Retreat from the heat

201711-INDIANHILLSThe Indian summer retreats of members of the British Raj make ideal holiday destinations for 21st century Europeans.

Retreat from the heat: India’s Hill Stations

One of the many charms of Paul Scott’s novel "Staying On” and its compelling dramatisation for television with Trevor Howard and Celia Johnson, was its backdrop of an Indian hill station as their choice of place to retire. Of course, the couple has lived through the last days of British India, but their refusal to leave sums up many people’s love affair with the country. More recently, the Channel 4 series, “Indian Summers”, set in Shimla, a hill station in the foothills of the Himalayas, showed the extraordinary lifestyle of the British living there in the 1930s. India’s hill stations are holiday destinations that offer an incredible wealth of different landscapes and cultures as they are spread around a variety of Indian regions, from the Himalayas in the north to Kerala in the south.

Hill Station History

During the British Raj, the officers, officials and their families were desperate to escape the summer heat of the plains. So they looked to the Himalayas in the north and the Nilgiri Hills in the south, and created hill stations that were versions of England. These hill stations are usually at altitudes of 1,000 to 2,500 metres (3,500 to 7.,500 feet) above sea level, and many of them also provided excellent sanatorium facilities because of their clean air. These hill stations remain popular holiday destinations, but some Westerners are looking at them as retirement resorts. There are plenty to choose from: you just need to decide whether you prefer the lush, tropical south, or the mountainous north where every view is of the majestic Himalayas.


The state of Uttarakhand has been compared to Switzerland; it is also called “The Land of the Gods” and is a centre of pilgrimage and there are numerous Hindu Temples. Bordered by the snow-peaked Himalayas, you can see why it has an Alpine feel. This increasingly prosperous state is largely agricultural and towns are surrounded by basmati rice fields and orchards of apples, oranges, pears and peaches. With its mountain landscapes and green pastures, it’s no wonder that it is home to several of India’s most famously scenic hill stations.

The sacred river Ganges flows through Rishikesh, which is also known as “The World Capital of Yoga” and it was here that The Beatles met the Maharishi.
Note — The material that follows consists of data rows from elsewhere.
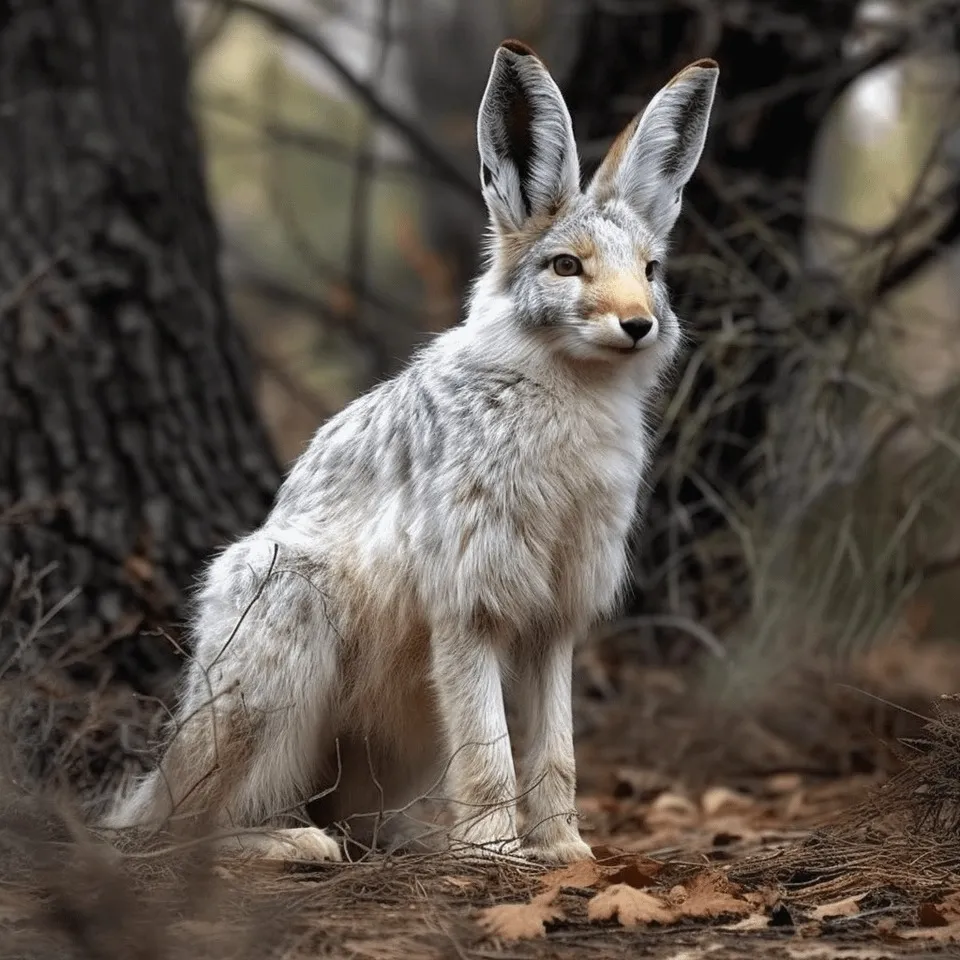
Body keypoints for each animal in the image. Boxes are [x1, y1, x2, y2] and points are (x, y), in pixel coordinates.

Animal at [103, 39, 718, 866]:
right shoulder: (467, 606)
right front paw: (496, 857)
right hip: (277, 657)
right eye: (566, 266)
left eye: (652, 271)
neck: (566, 389)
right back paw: (293, 846)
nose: (638, 324)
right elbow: (489, 753)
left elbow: (556, 751)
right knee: (183, 830)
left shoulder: (554, 624)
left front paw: (566, 855)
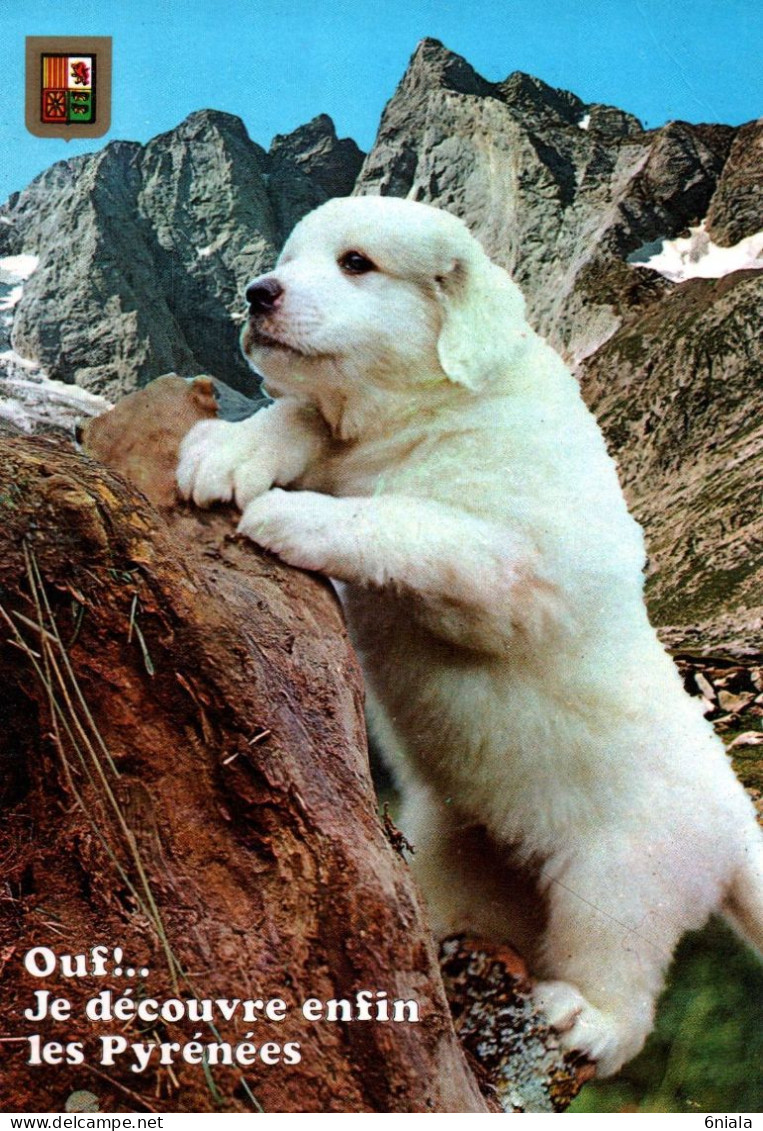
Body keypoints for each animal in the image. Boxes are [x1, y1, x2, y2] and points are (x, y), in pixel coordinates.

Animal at [177, 196, 763, 1076]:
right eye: (289, 258)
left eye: (356, 263)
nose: (257, 294)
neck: (430, 409)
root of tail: (735, 823)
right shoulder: (345, 439)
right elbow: (303, 414)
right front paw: (230, 450)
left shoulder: (514, 573)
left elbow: (407, 517)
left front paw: (294, 516)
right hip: (465, 851)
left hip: (623, 877)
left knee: (625, 989)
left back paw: (583, 1017)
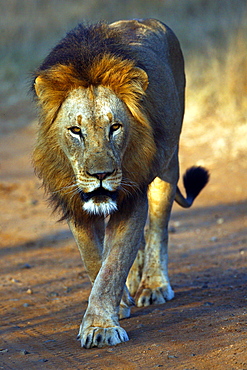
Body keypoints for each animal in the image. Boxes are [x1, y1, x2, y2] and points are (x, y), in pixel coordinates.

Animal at [31, 18, 208, 348]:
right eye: (76, 131)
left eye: (115, 127)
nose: (100, 175)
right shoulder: (76, 203)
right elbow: (94, 258)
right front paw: (118, 302)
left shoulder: (132, 196)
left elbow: (113, 264)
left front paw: (100, 327)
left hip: (168, 165)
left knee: (158, 229)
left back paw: (153, 285)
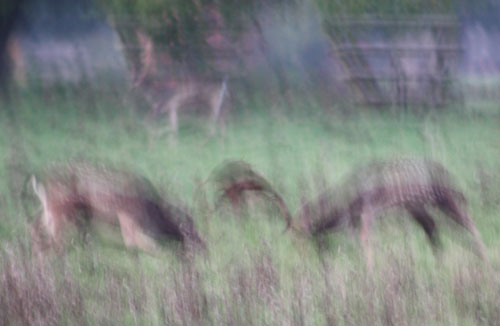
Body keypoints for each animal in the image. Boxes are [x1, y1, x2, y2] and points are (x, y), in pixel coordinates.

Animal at [24, 162, 205, 256]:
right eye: (189, 230)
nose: (204, 247)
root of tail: (38, 182)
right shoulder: (127, 216)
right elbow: (141, 245)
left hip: (50, 208)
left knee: (35, 227)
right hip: (59, 210)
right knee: (55, 241)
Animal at [212, 158, 488, 268]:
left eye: (297, 234)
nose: (297, 255)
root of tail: (449, 174)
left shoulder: (367, 212)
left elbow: (365, 244)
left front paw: (370, 272)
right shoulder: (354, 220)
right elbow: (355, 245)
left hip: (445, 200)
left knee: (469, 223)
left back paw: (484, 257)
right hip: (419, 207)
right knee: (434, 228)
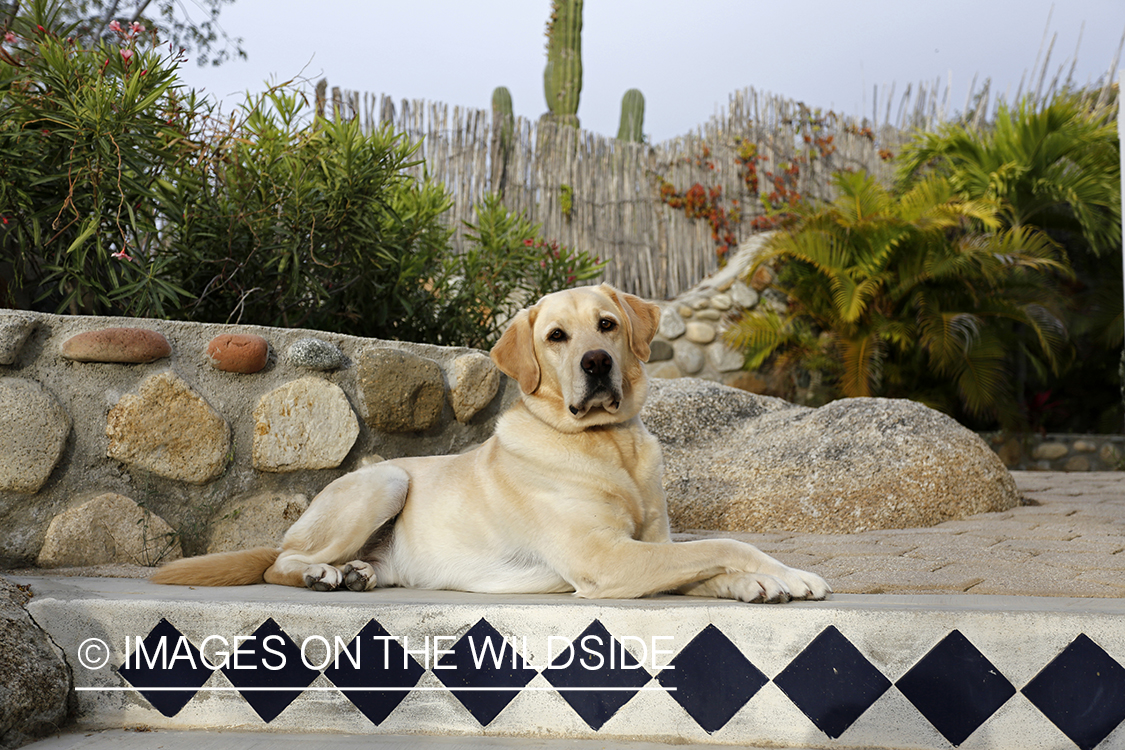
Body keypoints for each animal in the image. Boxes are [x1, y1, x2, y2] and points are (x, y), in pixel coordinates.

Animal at [154, 283, 832, 602]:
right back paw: (323, 572)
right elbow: (723, 543)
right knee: (280, 562)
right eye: (556, 336)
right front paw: (786, 574)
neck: (608, 447)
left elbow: (702, 565)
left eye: (607, 324)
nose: (595, 363)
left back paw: (354, 573)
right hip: (386, 479)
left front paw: (756, 584)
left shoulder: (650, 547)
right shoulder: (606, 558)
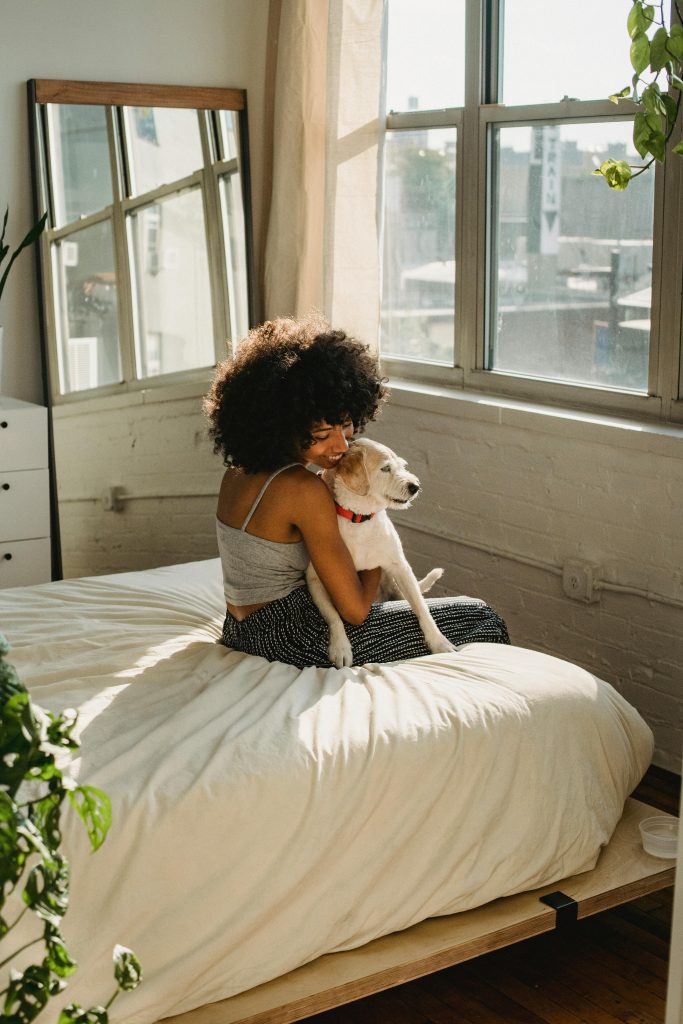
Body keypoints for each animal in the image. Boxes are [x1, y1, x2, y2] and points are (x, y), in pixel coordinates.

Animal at [307, 436, 456, 667]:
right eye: (385, 468)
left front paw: (438, 641)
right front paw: (340, 647)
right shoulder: (314, 579)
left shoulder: (401, 568)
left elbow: (422, 607)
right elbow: (333, 616)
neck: (360, 518)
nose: (415, 486)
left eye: (402, 466)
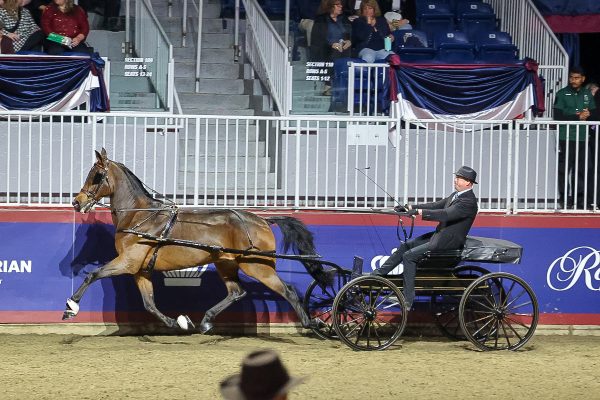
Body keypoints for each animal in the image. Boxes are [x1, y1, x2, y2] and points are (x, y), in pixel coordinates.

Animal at [64, 148, 328, 332]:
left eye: (97, 176)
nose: (77, 202)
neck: (140, 216)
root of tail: (262, 220)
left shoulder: (127, 262)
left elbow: (93, 274)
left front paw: (71, 307)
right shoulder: (140, 270)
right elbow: (149, 304)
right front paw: (179, 322)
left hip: (257, 267)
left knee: (288, 290)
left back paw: (312, 324)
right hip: (226, 264)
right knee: (236, 292)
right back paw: (206, 321)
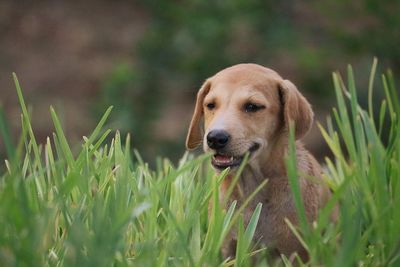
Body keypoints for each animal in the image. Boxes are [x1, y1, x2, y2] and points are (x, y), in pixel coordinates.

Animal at [186, 63, 336, 262]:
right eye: (210, 105)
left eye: (252, 107)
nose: (215, 138)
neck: (252, 189)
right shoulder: (226, 249)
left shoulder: (296, 253)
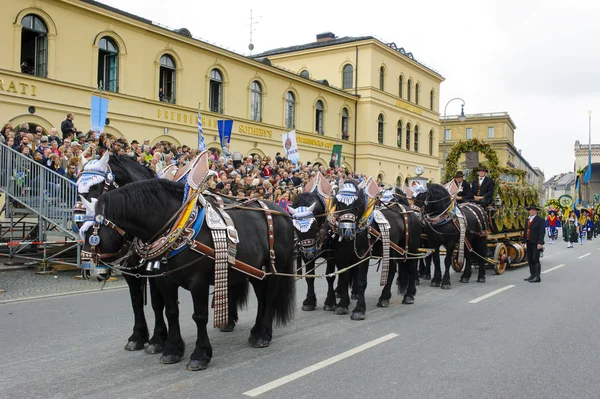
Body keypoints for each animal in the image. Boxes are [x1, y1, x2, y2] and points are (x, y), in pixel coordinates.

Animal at [82, 180, 296, 370]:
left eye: (93, 233)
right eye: (81, 230)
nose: (91, 272)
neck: (180, 228)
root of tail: (282, 212)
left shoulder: (197, 281)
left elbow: (199, 316)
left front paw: (200, 355)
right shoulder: (164, 279)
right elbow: (170, 311)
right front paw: (171, 349)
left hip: (274, 266)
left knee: (269, 296)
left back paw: (262, 336)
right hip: (255, 270)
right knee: (261, 297)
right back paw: (258, 331)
The rather lovely, luxury Ananda-in-the-Himalayas spa and retreat is the perfect destination for a special treat holiday. The British thought of Mussoorie as a ‘fairyland town’ and it is considered one of the most beautiful hill stations. Nainital, which is built around a pear-shaped lake, was a popular health resort with British Raj soldiers and officials, and now it is popular with contemporary British visitors.

Himachal Pradesh

Dalhousie, in the northern state of Himachal Pradesh that is renowned for its beauty, is named after Lord Dalhousie, a one-time British Governor-General in India. The summer retreat is built on five hills and renowned for its healing waters. The town is noted for its Scottish and Victorian architecture, plus its mesmerising scenery. The city of Shimla is another famously British retreat, and in 1864 it was declared ‘the summer capital of British India’. It is also called “Queen of the Hills” and you can ski on the slopes around Shimla, which is not an activity you normally associate with India.

The Nilgiri Mountains

The Nilgiri Mountains, also called ‘The Blue Mountains, cross the states of Tamil Nadu, Karnataka and Kerala states in southern India. They are part of the extensive Western Ghats range that forms the Deccan plateau. The area is famed for several hill stations, which are distinctly different to those in the north; you are unlikely to see much snow here.

Ootacamund, or Ooty, was a favourite with the British officials based in Madras. Its mountains, lakes, flower-filled fields and an almost constant, comfortable temperature all year round, make it an attractive resort to relax in. Thekkady in ‘God’s Own Country’ of Kerala, is India’s largest wildlife sanctuary. Hill station package holidays are one way to explore this beautiful area with its coastal and inland waters as well as its excellent spas that specialise in Ayurvedic treatments.

Maharashtra in the Middle

Mumbai is the capital of the state of Maharashtra and although it is the most densely populated state in India, it has some stunning hill stations. The visitor driving from Mumbai to Pune, which is an experience worth the hire of an experienced local driver, will pass through Lonavla and Khandala. These two towns are only three kilometres apart in the Western Ghats, and there are times when visitors standing on the terrace of Dukes Retreat may find that they are standing above the clouds. Lonavla is conveniently located for transport and it is one of the prime locations for a luxury retirement resort that is rather better equipped than the Best Exotic Marigold Hotel in its popular films that have done so much to make India an even more popular place to visit for an exotic holiday.

With so many different hill station locations to choose from, each with a unique and fascinating history, the traveller is spoilt for choice. Once you have visited a hill station and stood above the clouds, you will understand why they were so loved by the British.